Hem matrak hem vahim

Hem matrak hem vahim

Bundan 10-20 yıl önce durum neyse, bugün de o! Tele kulak iddiaları bilmem kaçıncı defa Türkiye'yi sarstı. Altından da biri son derece matrak, diğeri de oldukça vahim iki ayrı olay çıktı. önce işin matrak tarafından başlayalım...

CHP Genel Sekreteri önder Sav'ın, eski Bolu Valisi Ali Serindağ ile makamında yaptığı görüşmenin tutanakları basında yer aldı. Ardından CHP Genel Başkanı Deniz Baykal bir basın toplantısı düzenleyip, Türkiye'yi ayağa kaldırdı: - CHP Genel Merkezi polis tarafından dinleniyor. İlk başta, hep birlikte "eyvah" dedik. Doğal olarak kuşkuya kapıldık. çünkü, bir ana muhalefet partisinin genel merkezinin dinlenmesi, son derece ciddi bir olaydı. Sonra baktık ki durum oldukça farklı. Biz, ciddi bir tele kulak skandalı beklerken, oldukça matrak bir gelişme ortaya çıktı.

Vakit Gazetesi, Telekom kayıtlarını açıkladı... Gazetenin sabit bir telefonundan CHP'li önder Sav'ın cep telefonu aranmış. İki telefon arasında 44 dakika 6 saniyelik bir görüşme gerçekleşmiş. Kayıt böyle ama önder Sav, gazete muhabiri ile görüşmemiş. Cep telefonunun "no" tuşuna basmak isterken, yanlışlıkla "yes" tuşuna basmış, Sav'ın cep telefonu 44 dakika açık kalmış. Muhabir de bütün görüşmeleri dinleyip, içinden seçtiklerini haber haline getirmiş. önder Sav, kendi kendini dinletmiş!

önder Sav, tersini iddia ediyor, Baykal ise konu ile ilgili herhangi bir açıklama yapmıyor. CHP Genel Başkanı Deniz Baykal'ın, ortaya çıkan gelişmelere rağmen, Genel Sekreteri Sav'a, sonuna kadar sahip çıkacağı görünüyor. Hem de önder Sav'ın, kendisini bütün Türkiye'nin gözü önünde ters köşeye yatırmasına rağmen! Siyaset bu, nasıl davranacakları onların bileceği iş.

Ancak apaçık ortada ki, bütün Türkiye durup dururken CHP tarafından büyük bir gerginlik içine sokuldu. Bunun sorumlusu da CHP'nin Genel Sekreteri önder Sav. CHP mahcup olmuş veya olmamış, bu onların üzerinde düşünmeleri gereken bir durum. Biz kendimize bakalım. Yanıltıldığımıza mı, yoksa günlerce "acaba bu olayın arkasında ne var" diye boşu boşuna araştırma yapıp, ter döktüğümüze mi yanalım? Olay gerçekten matrak... Hem de siyaset tarihine geçecek kadar!

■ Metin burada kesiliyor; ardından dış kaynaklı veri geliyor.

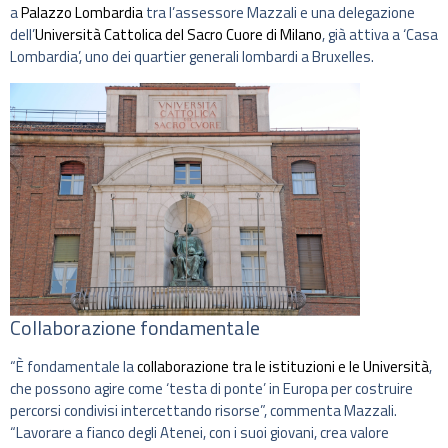
a
Palazzo Lombardia
tra l’assessore Mazzali e una delegazione
dell’
Università Cattolica del Sacro Cuore di Milano
, già attiva a ‘Casa
Lombardia’, uno dei quartier generali lombardi a Bruxelles.
Collaborazione fondamentale
“È fondamentale la
collaborazione tra le istituzioni e le Università
,
che possono agire come ‘testa di ponte’ in Europa per costruire
percorsi condivisi intercettando risorse”, commenta Mazzali.
“Lavorare a fianco degli Atenei, con i suoi giovani, crea valore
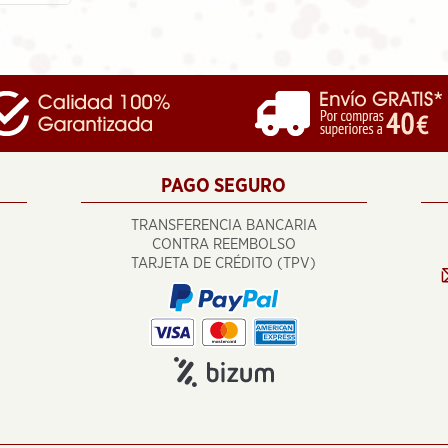
PAGO SEGURO
TRANSFERENCIA BANCARIA
CONTRA REEMBOLSO
TARJETA DE CRÉDITO (TPV)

Şimdi de gelelim, işin ciddi tarafına.. Dün gazetelere bir baktık ki, tele kulak dört bir yanımızı sarmış.Emniyet, Ankara 11. Ağır Ceza Mahkemesi'ne başvurmuş. Türkiye genelindeki her türlü iletişimin izlenmesi için karar çıkartmış. Bu işlem de aylaca sürmüş. Haberlerde ayrıntı yoktu ama bütün Türkiye'nin aylarca dinlendiği bilgisine yer veriliyordu. Durum bu oyunca, böylesine kapsamlı bir dinleme kararının çıkartılması son derece düşündürücüydü. Anayasa'daki temel haklarımız kağıt üzerinde kalmış gibi görünüyordu. Terörle mücadele kapsamında benim, sizin, hepimizin dinlendiği düşüncesi ortaya çıkıyordu. Olacak iş değildi!

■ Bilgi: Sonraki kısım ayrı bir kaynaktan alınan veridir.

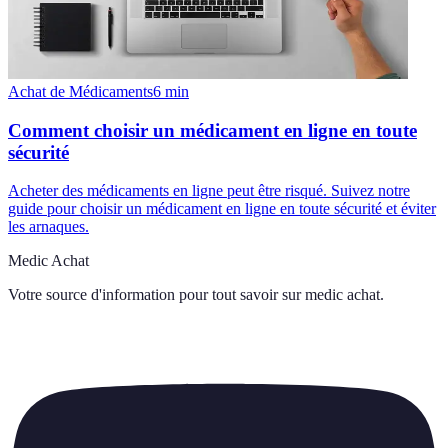
Achat de Médicaments
6
min
Comment choisir un médicament en ligne en toute
sécurité
Acheter des médicaments en ligne peut être risqué. Suivez notre
guide pour choisir un médicament en ligne en toute sécurité et éviter
les arnaques.
Medic Achat
Votre source d'information pour tout savoir sur
medic achat
.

Elbette polisin bazı yetkileri olacaktı. Doğaldır ki, gerekirse telefonlar da dinlenecek, haberleşme izlenecekti. Terör ve organize suç örgütleri ile mücadele amacıyla gereken bütün tedbirler de alınacaktı. üstelik, toplumun huzur içinde yaşaması için bütün bu tedbirlerin alınması da gerekliydi. Ancak bu kadarı olacak iş değildi! Habere bakılırsa, Türkiye'deki herkes dinleme kapmasına dahil edilmişti.

Hepimizin dinlenmesi ve izlenmesi mümkün hale getirilmişti. Sadece kamuya ait telefonlarla kamu görevlilerinin telefonları kapsam dışında bırakılmıştı. Kamu, milletin tamamını takip altına almıştı. Biz "eyvah" derken, Emniyet Genel Müdürlüğü'nden bir açıklama geldi. Söz konusu yargı kararının, kesinlikle telefon dinleme faaliyetini kapsamadığı açıklandı. Karar, sadece terör ve suç örgütlerinin izlenmesi ile ilgiliydi. Bu haber de fos çıktı! Sonuçta onca tartışma, sadece milletin kafasını alabildiğine karıştırdığı ve Emniyet Teşkilatı'nı alabildiğine yıpratıp, şaibe altında bıraktığı ile kaldı!